◆ **TÂCHE 1**: Dans la discussion sur la désobéissance civile, quelle raison est donnée pour affirmer que le contrôle des pratiques sur le réseau internet est impossible ?
◆ **TÂCHE 2**: Recopiez le passage de la discussion sur la désobéissance civile qui va de « Une information que » jusqu'à « réseau tout entier. », en renommant « protocoles » en « normes ».
◆ **TÂCHE 3**: Poursuivez la discussion sur la désobéissance civile là où elle s'arrête.

◆ **TEXTE FOURNI**:
Ceci dit, je ne suis pas du tout persuadée que ça s'applique au cas de TPB... Mais cette "soupape" doit nécessairement exister pour les cas extrêmes où la démocratie ne fonctionne plus. Ou encore pour les cas où elle n'existe simplement pas, comme en France en 1789, par exemple.

----------


## Fante

Concernant l'idée qu'il est utile d'en passer par ce que l'on appelle la désobéissance civile pour manifester le besoin de changer la loi (celle que l'on transgresse donc), il me semble mais je peux me tromper qu'à l'heure actuelle les résultats sont plutôt médiocres : les sans-papiers sont toujours renvoyés chez eux en charter, les OGM ne sont pas interdits, etc.

Je crois qu'il est important de ne pas confondre ces actes avec ceux de résistance durant la guerre. Cacher un juif, c'était lui sauver la vie, saboter une usine, c'était ralentir la production de l'industrie de guerre, faire péter un pont, etc. En général on ne s'en vantait pas, tout ceci faisait partie de ce que l'on appelle la lutte clandestine. Au contraire l'acte du parti pirate suédois est totalement assumé et public. De même les arrachages d'ogm ont fait la réputation de José Bové, Emmanuelle Béart a connu de nombreuses apparitions médiatiques grâce à son soutient aux sans-papier. 

Et si la désobéissance civile ce n'était par surtout un bon moyen de faire parler de soi ? Il me semble que tout ceci ne fait qu'alimenter une illusion ou un spectacle de contestation, subterfuge utile au pouvoir pour rester en place, mais bon je peux me tromper, hein !

----------


## tenshu

Je rajouterais que la nature même du réseau internet rend le contrôle des pratiques impossible. Je dit bien impossible car le réseau est par nature même, dans sa conception, neutre.

Une information que ce soit un bout de fichier vidéo, d'image, de VOIP est égal devant les protocoles. Réduire l'usage d'une pratique c'est en fait limiter toutes les utilisations du réseau ou changer la nature du réseau tout entier.

D'où un combat permanent pour maintenir la neutralité des réseaux.

----------


## NZL

> Sinon, je ne pousse pas mémé dans les orties, je pose une question. Tu sais, le truc qui permet de réfléchir ? Voilà, c'est ça. Donc toi tu trouves super qu'on se moque de la justice et qu'un parti politique soutienne publiquement une activité illégale ? Très bien. La prochaine fois, dis le plus calmement.


Je regrette de devoir te contredire mais tu pousses mémé à chaque article, c'est même ce qui les rend croustillants. Tu ne peux pas à la fois jouer la carte des articles un peu provoc', et derrière te protéger avec ce genre d'arguments : "mon contradicteur est un énervé". Je ne suis pas énervé, je suis outré (pas par toi bien sûr), et je m'exprime par écrit, où la différence est sûrement dure à faire je te l'accorde.

◆ **ITEMS FOURNIS**:

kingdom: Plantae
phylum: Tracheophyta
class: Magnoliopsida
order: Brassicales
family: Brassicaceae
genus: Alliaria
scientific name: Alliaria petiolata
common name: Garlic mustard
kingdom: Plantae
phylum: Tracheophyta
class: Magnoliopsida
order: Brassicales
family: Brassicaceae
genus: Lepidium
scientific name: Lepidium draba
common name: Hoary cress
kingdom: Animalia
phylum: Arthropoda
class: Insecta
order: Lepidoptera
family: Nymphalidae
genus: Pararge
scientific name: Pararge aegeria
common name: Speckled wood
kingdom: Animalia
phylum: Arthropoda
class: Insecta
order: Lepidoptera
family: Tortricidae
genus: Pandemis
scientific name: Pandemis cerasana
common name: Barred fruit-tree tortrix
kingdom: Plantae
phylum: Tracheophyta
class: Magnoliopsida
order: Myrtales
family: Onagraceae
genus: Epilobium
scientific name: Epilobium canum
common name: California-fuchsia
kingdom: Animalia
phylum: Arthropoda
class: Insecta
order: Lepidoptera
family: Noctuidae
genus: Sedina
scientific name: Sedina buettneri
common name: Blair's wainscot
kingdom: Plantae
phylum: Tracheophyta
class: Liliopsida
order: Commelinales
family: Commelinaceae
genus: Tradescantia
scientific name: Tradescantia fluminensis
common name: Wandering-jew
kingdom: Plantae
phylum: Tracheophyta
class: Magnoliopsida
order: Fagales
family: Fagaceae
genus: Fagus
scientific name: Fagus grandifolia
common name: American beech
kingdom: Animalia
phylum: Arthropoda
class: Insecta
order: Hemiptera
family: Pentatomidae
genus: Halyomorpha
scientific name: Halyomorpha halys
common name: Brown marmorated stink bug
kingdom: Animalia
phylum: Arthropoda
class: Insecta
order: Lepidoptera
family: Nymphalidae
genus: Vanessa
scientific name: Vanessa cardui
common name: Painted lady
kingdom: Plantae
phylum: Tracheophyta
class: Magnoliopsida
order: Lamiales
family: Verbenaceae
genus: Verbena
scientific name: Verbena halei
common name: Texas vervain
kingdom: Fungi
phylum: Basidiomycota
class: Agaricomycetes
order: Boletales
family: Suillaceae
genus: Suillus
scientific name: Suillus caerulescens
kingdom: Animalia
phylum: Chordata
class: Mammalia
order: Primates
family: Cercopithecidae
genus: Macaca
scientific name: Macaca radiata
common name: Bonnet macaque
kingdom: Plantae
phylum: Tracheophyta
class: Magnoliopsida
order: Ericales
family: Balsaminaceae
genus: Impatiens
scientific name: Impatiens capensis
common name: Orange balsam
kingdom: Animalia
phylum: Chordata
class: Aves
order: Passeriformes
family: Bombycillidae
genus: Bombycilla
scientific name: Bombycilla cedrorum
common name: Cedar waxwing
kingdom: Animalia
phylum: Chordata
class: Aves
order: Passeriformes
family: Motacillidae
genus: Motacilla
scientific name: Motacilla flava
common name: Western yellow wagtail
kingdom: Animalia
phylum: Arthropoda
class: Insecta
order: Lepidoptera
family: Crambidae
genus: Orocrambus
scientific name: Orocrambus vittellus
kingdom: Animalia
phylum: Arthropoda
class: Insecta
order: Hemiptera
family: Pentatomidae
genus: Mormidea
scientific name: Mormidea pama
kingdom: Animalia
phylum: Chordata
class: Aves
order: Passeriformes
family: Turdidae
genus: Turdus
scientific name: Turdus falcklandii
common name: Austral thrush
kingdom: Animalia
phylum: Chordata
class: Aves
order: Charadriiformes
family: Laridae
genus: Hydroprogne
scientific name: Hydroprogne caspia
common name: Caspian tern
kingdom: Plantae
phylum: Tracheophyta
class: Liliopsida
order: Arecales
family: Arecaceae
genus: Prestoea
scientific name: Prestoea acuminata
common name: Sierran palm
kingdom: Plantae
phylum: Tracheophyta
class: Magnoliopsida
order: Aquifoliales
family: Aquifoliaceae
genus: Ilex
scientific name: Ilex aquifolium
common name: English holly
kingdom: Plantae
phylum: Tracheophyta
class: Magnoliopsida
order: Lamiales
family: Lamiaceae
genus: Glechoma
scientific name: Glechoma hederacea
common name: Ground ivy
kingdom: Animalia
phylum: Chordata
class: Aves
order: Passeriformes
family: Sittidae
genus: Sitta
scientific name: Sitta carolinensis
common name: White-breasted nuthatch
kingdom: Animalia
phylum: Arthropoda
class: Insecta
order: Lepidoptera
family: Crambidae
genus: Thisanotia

◆ **RÉPONSE 1**: Le réseau est neutre par nature, dès sa conception.

◆ **RÉPONSE 2**:
Une information que ce soit un bout de fichier vidéo, d'image, de VOIP est égal devant les normes. Réduire l'usage d'une pratique c'est en fait limiter toutes les utilisations du réseau ou changer la nature du réseau tout entier.

◆ **RÉPONSE 3**:
> Maintenant, je me sers de ta réflexion pour élargir le débat. Hormis ton point Goldwin, tu te rends compte que si chacun se met à considérer que "telle loi est crétine donc je ne la respecte pas", on ne va pas très loin ?


Et réciproquement. Si tout le monde respecte une loi débile on fait pire qu'aller peu loin, on recule. C'est noble de ta part de défendre le droit. Le droit c'est bien sûr ce qui garantit qu'on ne se comporte pas n'importe comment. Mais quand celui qui fabrique la loi se comporte n'importe comment, encore une fois sur la forme, pas forcément sur le fond, à mon avis le droit est comme la pomme rongée par un ver : pourri, corrompu. Et à titre personnel je n'ai pas envie d'en manger parce qu'une élite me dit "mais si c'est bon, c'est pour ton bien".

Entre l'anarchie et la désobéissance civique et même ton point de vue légaliste il y a un continuum. Moi je ne suis pas anarchiste. Dire que mon point de vue implique, activement ou passivement, une forme d'anarchie c'est un argument que je trouve fallacieux. 




> Qui et comment, hormis les cas les plus extrêmes goldwinesques, va dire il faut que je désobéisse à cette loi en particulier ?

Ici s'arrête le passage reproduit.